Thursday, May 31, 2007

Citizen Observer

Recently I was invited by a Houston police officer to ride with him as a citizen observer on his 3 – 11 p.m. shift. His patrol zone is in the area bordered by Beltway 8, Little York, I-610 and I-10. Here’s what I saw:

Twenty minutes into our shift the officer pulled over a car with no front plates and a cracked windshield (this often signifies a stolen car). The driver had no driver’s license, insurance, or registration. She had an identification card issued by the Mexican consulate and was clearly an illegal immigrant. The tow truck arrived within minutes (they listen to the police radio) and the tow truck driver translated.

Here were the choices the officer faced: 1) Let her go with a warning to get a driver’s license and insurance and register her car, which she can’t do without legal documentation, so this would be a charade; 2) write her a citation but release her, and tow the car. 3) Arrest her and tow the car. He chose the middle option, neither fully lenient nor fully punitive. He told me she would probably pay to get the car out of storage and continue to take her chances. If he had arrested her, the amount of time expended to take her to the station, process the arrest, and then show up in court the next day would have been excessive. It was a decision based on the wisest use of his resources (time patrolling in his zone) and a dollop of mercy.
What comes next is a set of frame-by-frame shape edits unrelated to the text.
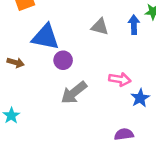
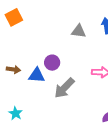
blue triangle: (46, 37) -> (37, 75), moved, size x0.7

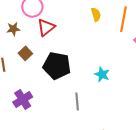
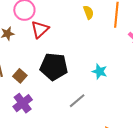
brown square: (25, 53) -> (20, 76), moved
gray line: (77, 102) -> (77, 101), turned 60

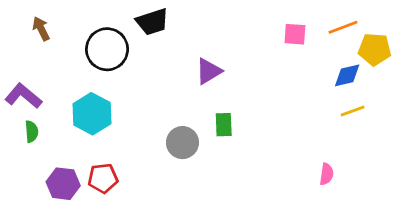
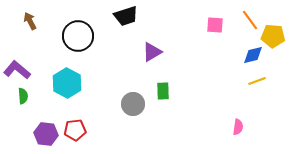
black trapezoid: (152, 22) -> (126, 16), moved
orange line: (343, 27) -> (250, 20), turned 75

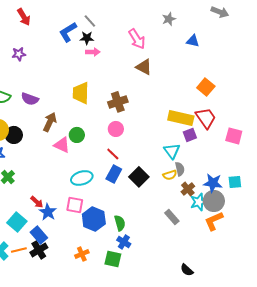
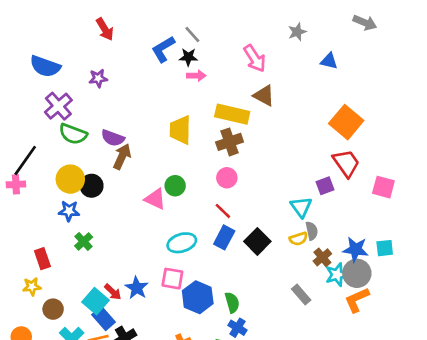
orange square: (206, 87) -> (346, 122), size x1.4
yellow rectangle: (181, 118) -> (232, 114), moved
brown arrow: (50, 122) -> (122, 157), moved
red arrow: (37, 202) -> (113, 292), moved
blue rectangle: (39, 235) -> (103, 318), moved

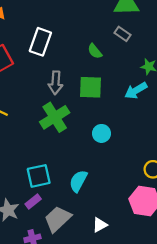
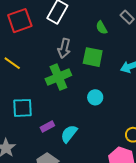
cyan square: (39, 176) -> (22, 108), moved
purple rectangle: (33, 201) -> (47, 126), moved

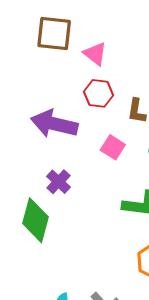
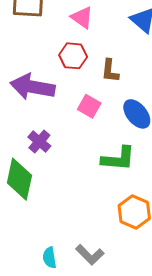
pink triangle: (95, 54) -> (82, 17), moved

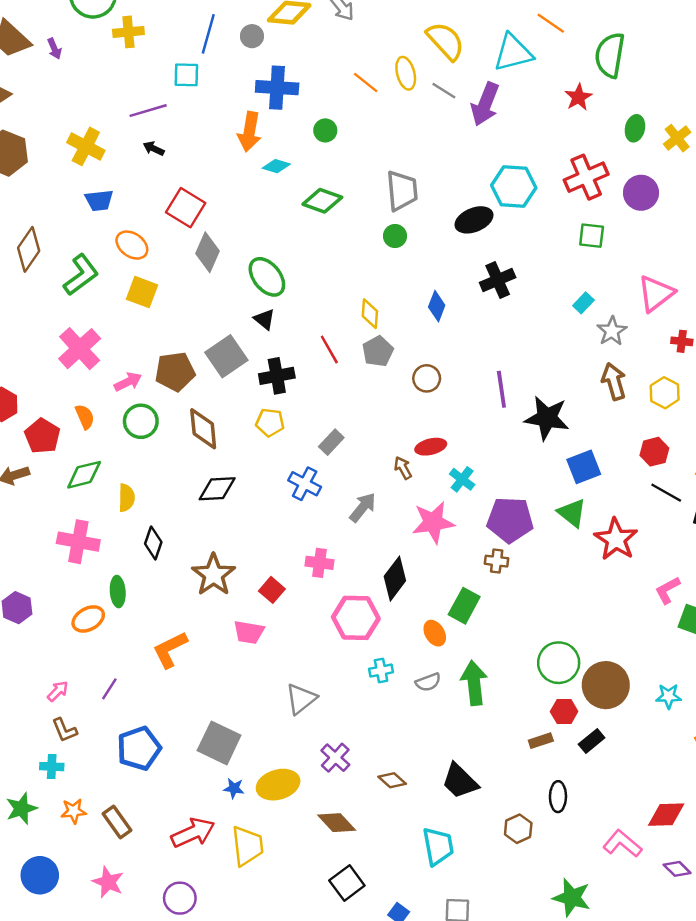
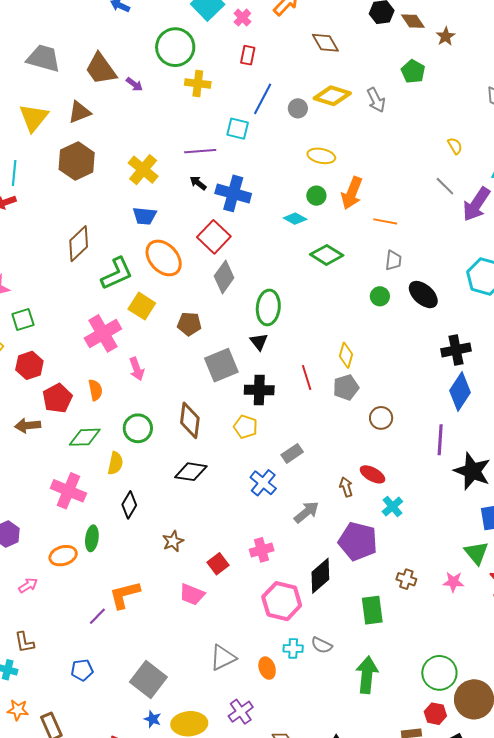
yellow semicircle: (445, 41) -> (455, 146), size x0.5
purple arrow: (54, 49) -> (134, 84), turned -42
yellow ellipse: (406, 73) -> (321, 156), moved, turned -76
orange line: (366, 83) -> (385, 221), moved, turned -40
blue cross: (277, 88) -> (233, 193), moved
green circle: (325, 130) -> (316, 196), moved
orange arrow: (249, 132) -> (352, 193), moved
gray trapezoid: (402, 191) -> (393, 260), size x0.6
black ellipse: (474, 220) -> (423, 295), moved, turned 52
orange ellipse: (132, 245) -> (164, 258), size x1.4
green ellipse: (267, 277) -> (268, 307), turned 32
yellow square: (142, 292) -> (142, 306), moved
blue diamond: (437, 306) -> (460, 392), moved, size x1.5
brown pentagon: (175, 372) -> (189, 324), moved, size x0.7
pink arrow: (128, 382) -> (137, 369), turned 85
green circle: (141, 421) -> (138, 428), moved
red ellipse: (431, 447) -> (372, 474), turned 30
purple pentagon: (510, 520) -> (358, 541), moved
pink star: (433, 522) -> (453, 582), moved, size x0.6
pink cross: (320, 563) -> (262, 550), turned -35
brown star: (213, 575) -> (173, 541), size x0.6
green rectangle: (464, 606) -> (372, 610), turned -48
orange ellipse: (435, 633) -> (267, 668), moved
gray semicircle: (428, 682) -> (322, 645), moved, turned 35
purple line: (109, 689) -> (97, 616), moved
pink arrow: (58, 691) -> (28, 585), moved
blue pentagon: (139, 748) -> (82, 670), size x0.6

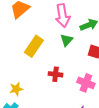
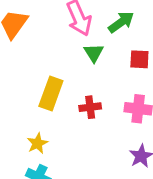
yellow rectangle: (34, 46) -> (51, 93), moved

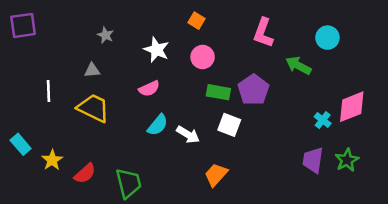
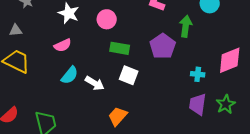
green arrow: (298, 65) -> (186, 26), turned 70
purple pentagon: (253, 90) -> (163, 46), moved
cyan cross: (323, 120) -> (198, 74), moved, turned -32

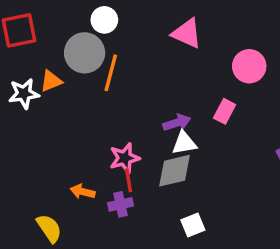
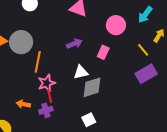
gray circle: (85, 53) -> (21, 42), moved
orange line: (111, 73) -> (38, 62), moved
purple arrow: (177, 123) -> (74, 44), moved
gray diamond: (175, 171) -> (92, 87), moved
As she walked away from the scene, talking on her cell phone, I couldn’t help but wonder: was she a mother with children to feed, needing the car to get to a daily job? How much ripple in Houston’s social-labor pool did this little encounter create? I asked the officer, “Could you basically spend your whole evening making these kind of stops (illegal immigrants driving illegally)?” “Oh yes,” he said. “I could do this all night.” Immigration will be a big issue in the 2008 presidential elections. It’s a huge mess, with no easy answers. Compassion vies for primacy with the rule of law. I appreciated seeing it from a police officer’s perspective and experiencing his frustration with the futility of the situation at street level.

But we had other work to do… like responding to idiotic calls from citizens. Folks, 9-1-1 is for “life-threatening emergencies.” Not to report children riding their bikes in traffic, or teenagers swimming in an apartment complex pool without living there, or a man denting a neighbor’s front fender with his rear trailer hitch in their apartment parking lot, all of which we “investigated.” Officers have to respond to ALL these calls. The officer made an interesting observation: He said these days peoples’ first reflex is to call the police to resolve petty disputes that people used to resolve themselves. Hmmm.

My officer really wanted me to experience some more “action,” but it was a pretty routine evening, which was fine with me. I read the newspaper daily. I know how broken and desperate the world is. Seeing it from the inside of a police car simply brought it home more clearly, and helped me appreciate the work of law enforcement officers all the more.